Scene image comparisons:

.....

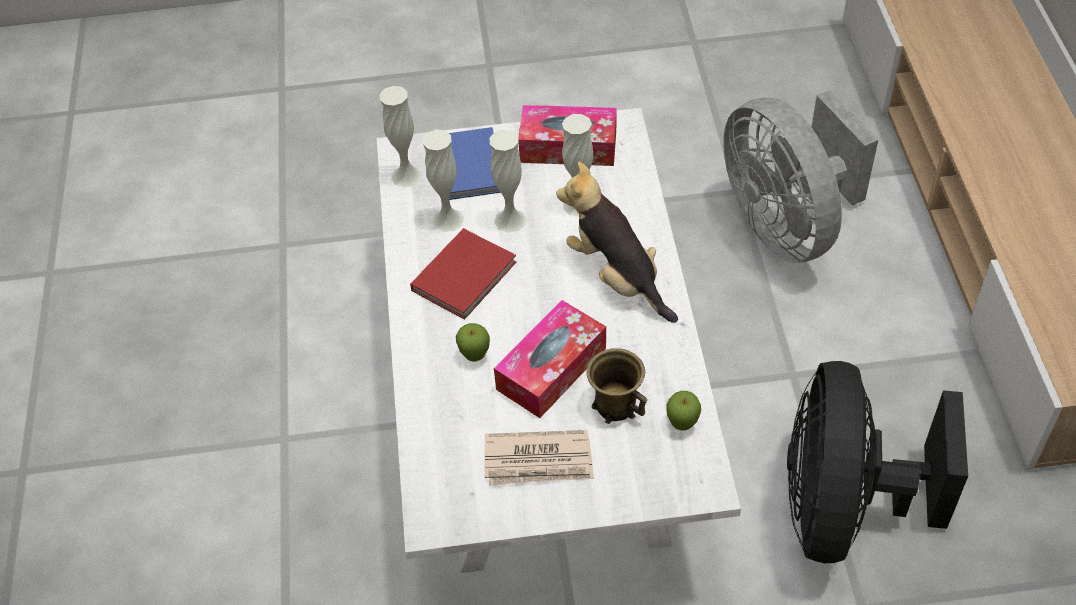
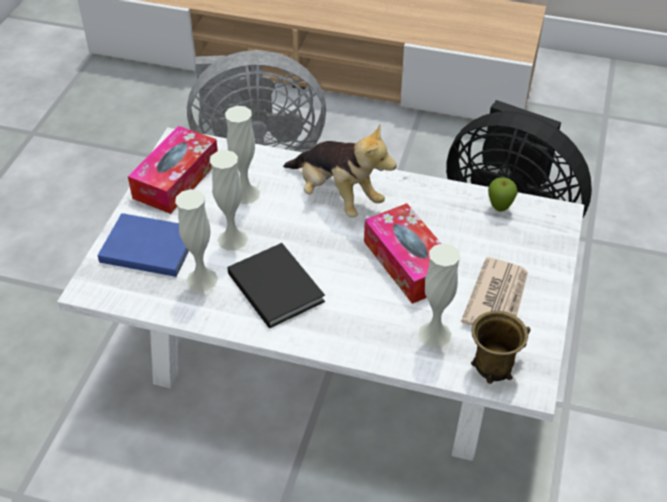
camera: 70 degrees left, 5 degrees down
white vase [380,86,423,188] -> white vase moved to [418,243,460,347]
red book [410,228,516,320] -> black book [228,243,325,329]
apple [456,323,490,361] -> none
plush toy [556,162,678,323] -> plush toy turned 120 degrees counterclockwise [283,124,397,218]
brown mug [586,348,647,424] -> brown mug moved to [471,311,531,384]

.....

▶ [Assigned task] No lines before the one containing "white vase [380,86,423,188]" belong in the answer; write out that line and each one after it exactly, through the end of the records.

▶ [Expected answer]
white vase [380,86,423,188] -> white vase moved to [418,243,460,347]
red book [410,228,516,320] -> black book [228,243,325,329]
apple [456,323,490,361] -> none
plush toy [556,162,678,323] -> plush toy turned 120 degrees counterclockwise [283,124,397,218]
brown mug [586,348,647,424] -> brown mug moved to [471,311,531,384]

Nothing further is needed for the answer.